Marsha began to murmur words in a language I didn’t understand, her voice taking on a rhythmic, almost musical quality that belied its menace. The air in the room grew heavy, pressing against my skin like an invisible weight.
“Everyone has darkness inside them,” she whispered near my ear, making me flinch. “Yours has been sleeping. Let’s wake it up.”
She pressed her palms against my temples, her fingers digging into my scalp. The cold returned, but this time it sank deeper, past skin and muscle, boring into my very core. I tried to scream but couldn’t—my jaw locked shut as if frozen.
Something stirred inside me, something that had been dormant. It felt like hands clawing up from my stomach, reaching for my throat. My vision darkened at the edges,the bookshelves blurring as shadows seemed to leak from the corners of the room.
“Umbra revelio, tenebris emergo,” Marsha chanted, her face growing darker. “Reveal what hides, bring forth what denies.”
The pain built like pressure in a sealed container—expanding, searching for escape. My skin was too tight, like it might split open at any moment. The shadows around the room writhed and twisted.
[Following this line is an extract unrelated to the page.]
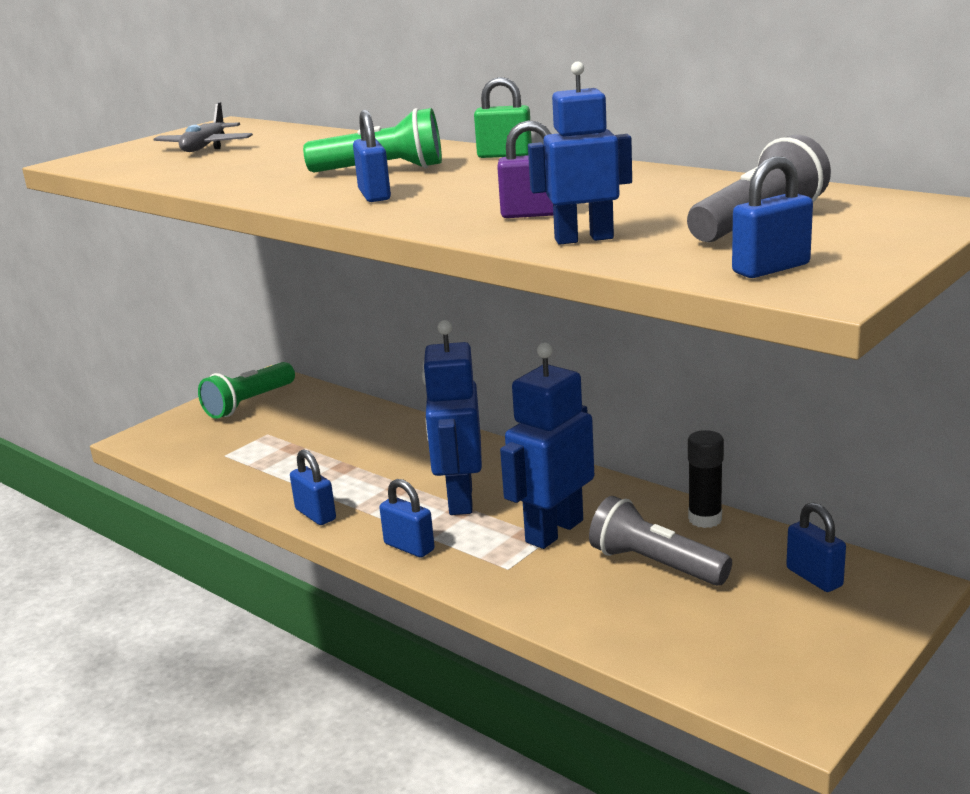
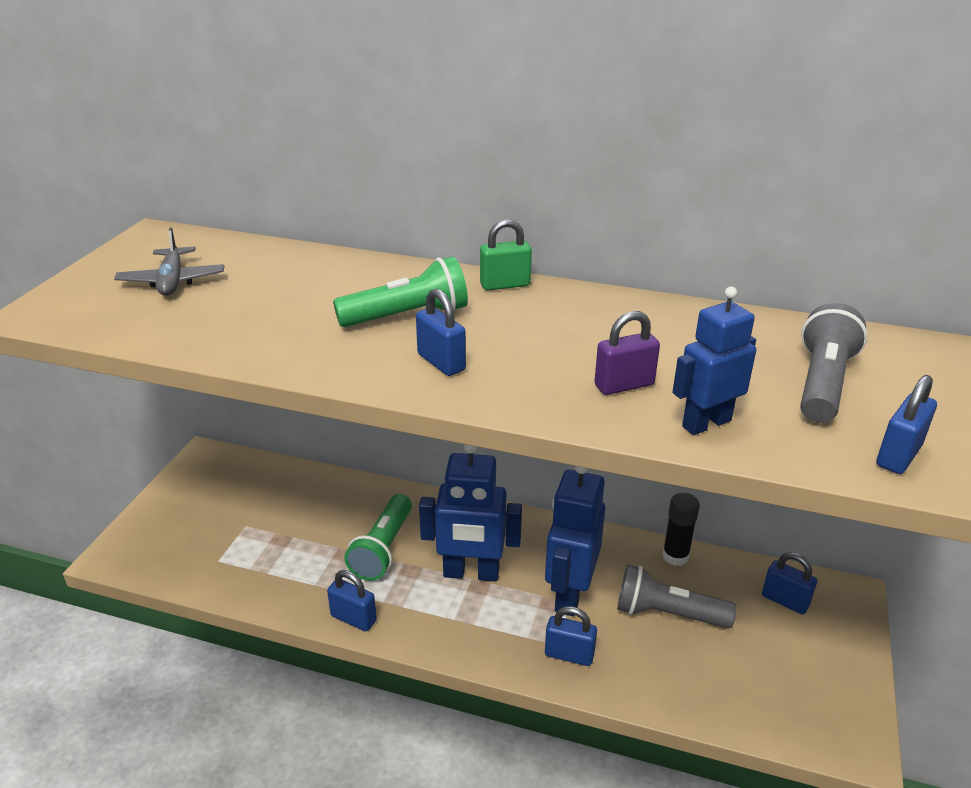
camera: 25 degrees left, 10 degrees up
(249, 403) = (203, 490): green flashlight -> green flashlight (383, 549)
(409, 547) = (461, 639): blue padlock -> blue padlock (569, 655)
(459, 499) = (471, 573): blue robot -> blue robot turned 60 degrees counterclockwise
Then came the first tear—not from my eyes, but from within me. Something ripped, a barrier I never knew existed suddenly torn away. I convulsed in the chair, a silent scream trapped in my throat as the shadows from the corners of the room began to move toward me.
The darkness gathered around me, responding to my distress like a living thing, cold tendrils wrapping around my limbs. I sensed its pulse matching the frantic rhythm of my heart as it spread through me, flowing outward from my core to my fingertips with a shimmering tingle that made my hands tremble.
Marsha pinched my cheek hard, her nails digging into my skin like talons. “Now I know what you are.” Her eyes gleamed with triumph, a hunter who’d finally cornered her prey. “You’re an Unseelie.”
I panted. My mind struggled through the fog of pain. The word echoed in my skull—Unseelie, Unseelie—foreign yet somehow triggering a deep, unnamed dread. Sweat beaded on my forehead as I fought to control the trembling that ran through my body.
“You have the power to control shadows, and now you’re ours to control.” Her lips curled into a smile that revealed too many teeth. She looked at my hands with barely disguised greed, as though they were precious gems she’d just acquired.